Он понимал даже теперь: это всё проклятое влияние момента, ему невозможно противостоять. Через неделю, через день, через час он обязательно пожалеет о данном Гныщевичу согласии. Спросит себя: какого лешего, какая Армия, какое бегство, к чему? Задумается, так ли плохо было угробить себя вместо расстрела пилюлями, и что теперь делать, где искать этот «второй раз», как начать сначала.
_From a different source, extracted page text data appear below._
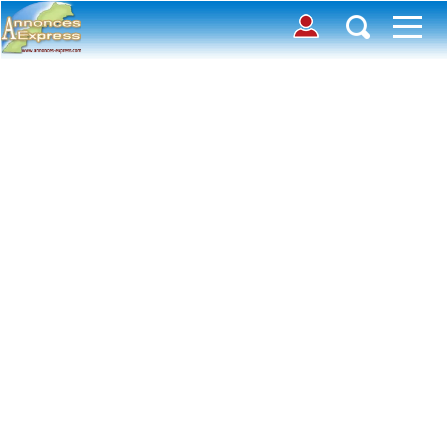
Connection
Déposer une annonce
Accueil
Chercher des annonces
Contactez-nous
Inscription
Toutes
Offre
avec photos
Connexion
Demande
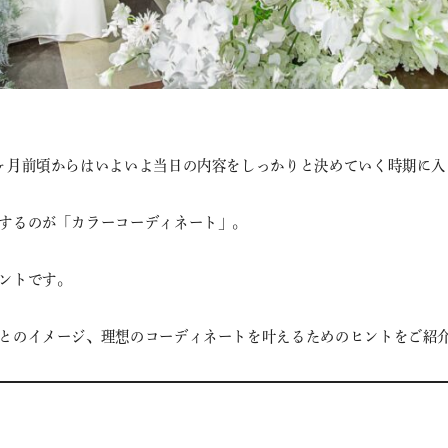
ヶ月前頃からはいよいよ当日の内容をしっかりと決めていく時期に入
するのが「カラーコーディネート」。
ントです。
とのイメージ、理想のコーディネートを叶えるためのヒントをご紹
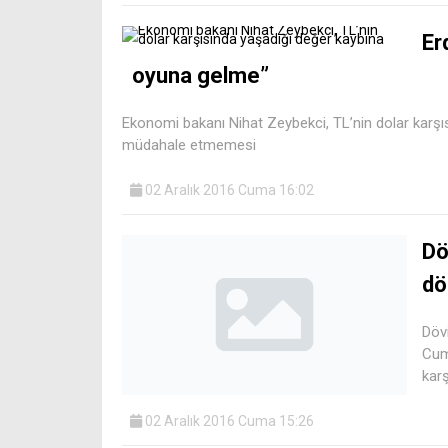
Er
oyuna gelme”
Ekonomi bakanı Nihat Zeybekci, TL’nin dolar karş
müdahale etmemesi
02 Aralık 2016 Cuma 16:02
Dö
dö
Dövi
Cum
karş
02 Aralık 2016 Cuma 15:26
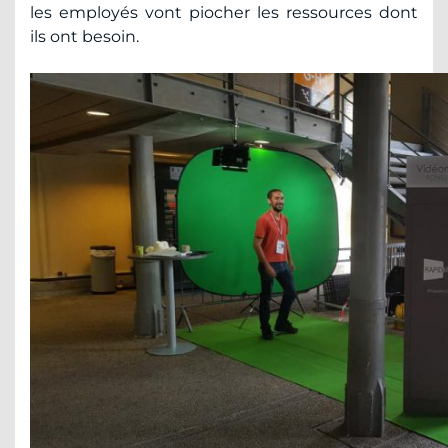
les employés vont piocher les ressources dont
ils ont besoin.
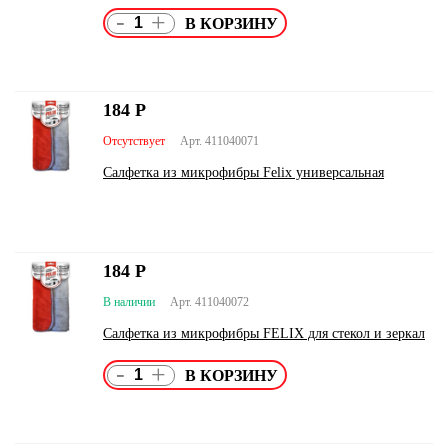
-
+
184
Р
Отсутствует
Арт. 411040071
Салфетка из микрофибры Felix универсальная
184
Р
В наличии
Арт. 411040072
Салфетка из микрофибры FELIX для стекол и зеркал
-
+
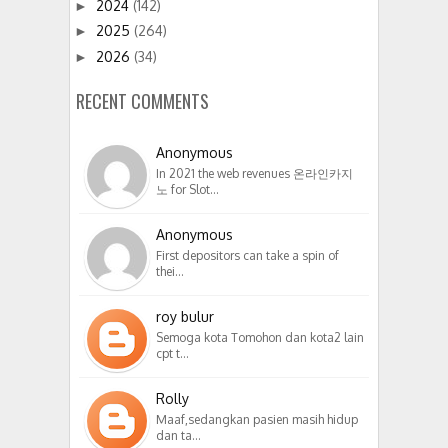
2024
(142)
►
2025
(264)
►
2026
(34)
►
RECENT COMMENTS
Anonymous
In 2021 the web revenues 온라인카지
노 for Slot…
Anonymous
First depositors can take a spin of
thei…
roy bulur
Semoga kota Tomohon dan kota2 lain
cpt t…
Rolly
Maaf,sedangkan pasien masih hidup
dan ta…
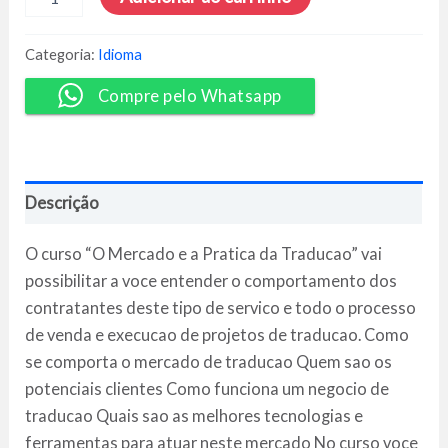
Mercado
e
a
Categoria:
Idioma
Prática
da
Compre pelo Whatsapp
Tradução
-
Vítor
Bernardes
quantidade
Descrição
O curso “O Mercado e a Pratica da Traducao” vai
possibilitar a voce entender o comportamento dos
contratantes deste tipo de servico e todo o processo
de venda e execucao de projetos de traducao. Como
se comporta o mercado de traducao Quem sao os
potenciais clientes Como funciona um negocio de
traducao Quais sao as melhores tecnologias e
ferramentas para atuar neste mercado No curso voce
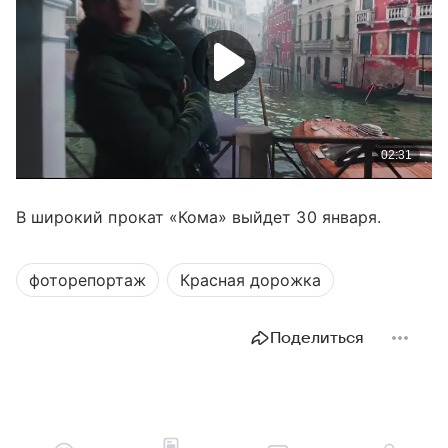
В широкий прокат «Кома» выйдет 30 января.
фоторепортаж
Красная дорожка
Поделиться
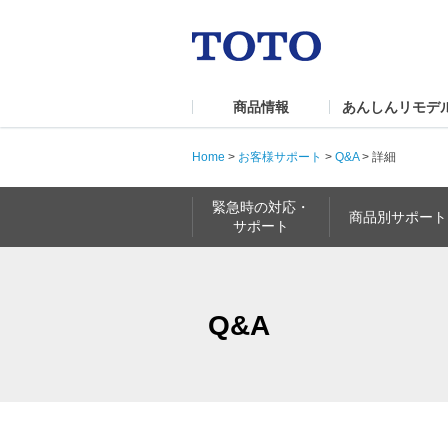
商品情報
あんしんリモデ
Home
>
お客様サポート
>
Q&A
>
詳細
緊急時の対応・
商品別サポート
サポート
Q&A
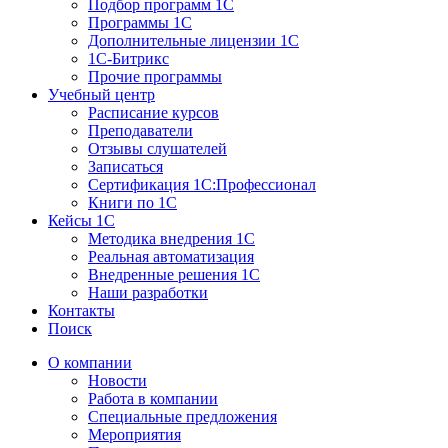
Подбор программ 1С
Программы 1С
Дополнительные лицензии 1С
1С-Битрикс
Прочие программы
Учебный центр
Расписание курсов
Преподаватели
Отзывы слушателей
Записаться
Сертификация 1С:Профессионал
Книги по 1С
Кейсы 1С
Методика внедрения 1С
Реальная автоматизация
Внедренные решения 1С
Наши разработки
Контакты
Поиск
О компании
Новости
Работа в компании
Специальные предложения
Мероприятия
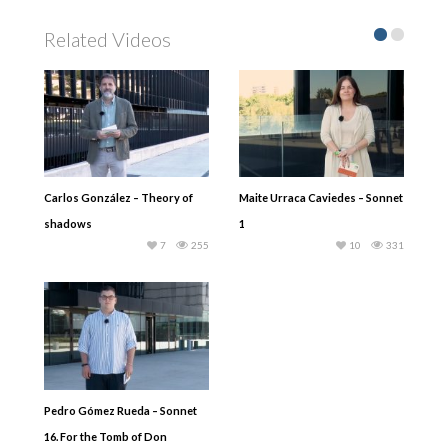
Related Videos
Carlos González – Theory of
Maite Urraca Caviedes – Sonnet
shadows
1
7
255
10
331
Pedro Gómez Rueda – Sonnet
16. For the Tomb of Don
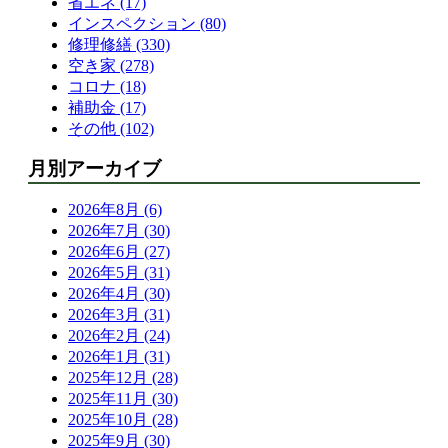
省エネ (17)
インスペクション (80)
修理修繕 (330)
空き家 (278)
コロナ (18)
補助金 (17)
その他 (102)
月別アーカイブ
2026年8月 (6)
2026年7月 (30)
2026年6月 (27)
2026年5月 (31)
2026年4月 (30)
2026年3月 (31)
2026年2月 (24)
2026年1月 (31)
2025年12月 (28)
2025年11月 (30)
2025年10月 (28)
2025年9月 (30)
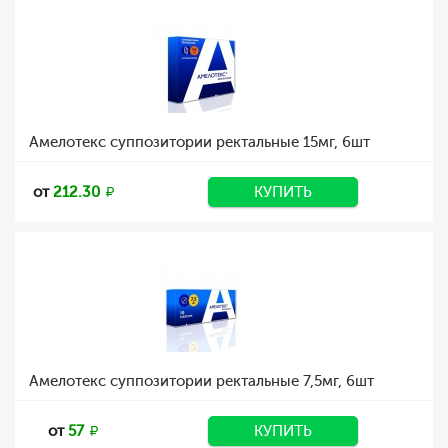
Амелотекс суппозитории ректальные 15мг, 6шт
от
212.30
КУПИТЬ
Амелотекс суппозитории ректальные 7,5мг, 6шт
от
57
КУПИТЬ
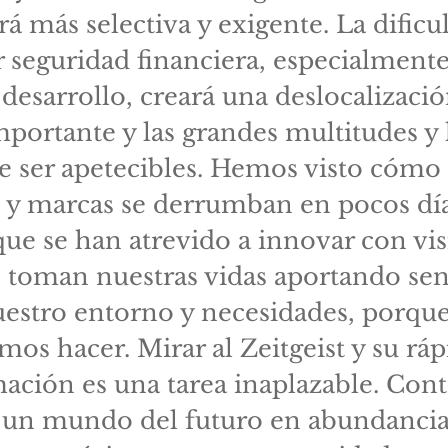
rá más selectiva y exigente. La dificu
 seguridad financiera, especialment
 desarrollo, creará una deslocalizaci
mportante y las grandes multitudes y
e ser apetecibles. Hemos visto cómo
 y marcas se derrumban en pocos dí
que se han atrevido a innovar con vi
e toman nuestras vidas aportando sen
uestro entorno y necesidades, porque
os hacer. Mirar al Zeitgeist y su ráp
ación es una tarea inaplazable. Cont
r un mundo del futuro en abundancia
Через неделю, через день, через час.

А сию минуту — перед лицом такого волнения о его никчёмной судьбе — сопротивление даже и не зарождается в душе.

Потому что никто прежде хоть сколько-нибудь сравнимого волнения не проявлял.

Гныщевич отвернувшегося Метелина обошёл, но в спрятанное лицо вглядываться не стал — наоборот, как до того рубашку, ткнул прямо в руки помятую бумагу. Метелин попробовал вчитаться в кривые строчки, но не преуспел — только вперился в бурое пятно именной печати наместника.

Гныщевич покачал головой:

— Я не только твой импресарио, я ещё и твой душеприказчик, забыл? Я уже донёс твоё ходатайство до господина наместника, и тот его принял. Он настоятельно рекомендовал выезжать сейчас же, без прощаний и прочих sentiments.

Метелина тряхнуло. У него было очень много вопросов и очень мало сил их задавать.

Точно во сне, он сложил бумагу и не нашёл, куда её убрать. Гныщевич уже открыл дверь — и никто ему не помешал. Стражи подле камеры не обнаружилось — да и вообще в этой части казарм было безлюдно и тихо. Они шли целую сонную вечность — и никто их не останавливал, не задерживал, не окликал. Только сапоги и стучали.

Метелин не мог поверить, что сейчас покинет Петерберг — как в это поверишь? «Quelle absurdité», — сказал бы Гныщевич, но он молчал.

Когда же им попался первый постовой, откуда-то тотчас взялось пальто, шарф, перчатки. Гныщевич протянул Метелину ещё какой-то конверт с бумагами и увесистый кошель. Метелин кивал, вроде бы даже что-то говорил; покорно вышел из казарм на внешнюю сторону.

Утро было свежим и прохладным — как воображаемое утро расстрела. В двадцати шагах мирно пасся уже готовый к дороге гнедой жеребец.

Говорить было нечего, обниматься Метелин тоже не полез — раз сказано «без прощаний и прочих sentiments», значит, так тому и быть.

И оборачиваться он не стал.

Боялся не то навернуться с коня, не то того, что нечто перевернётся внутри.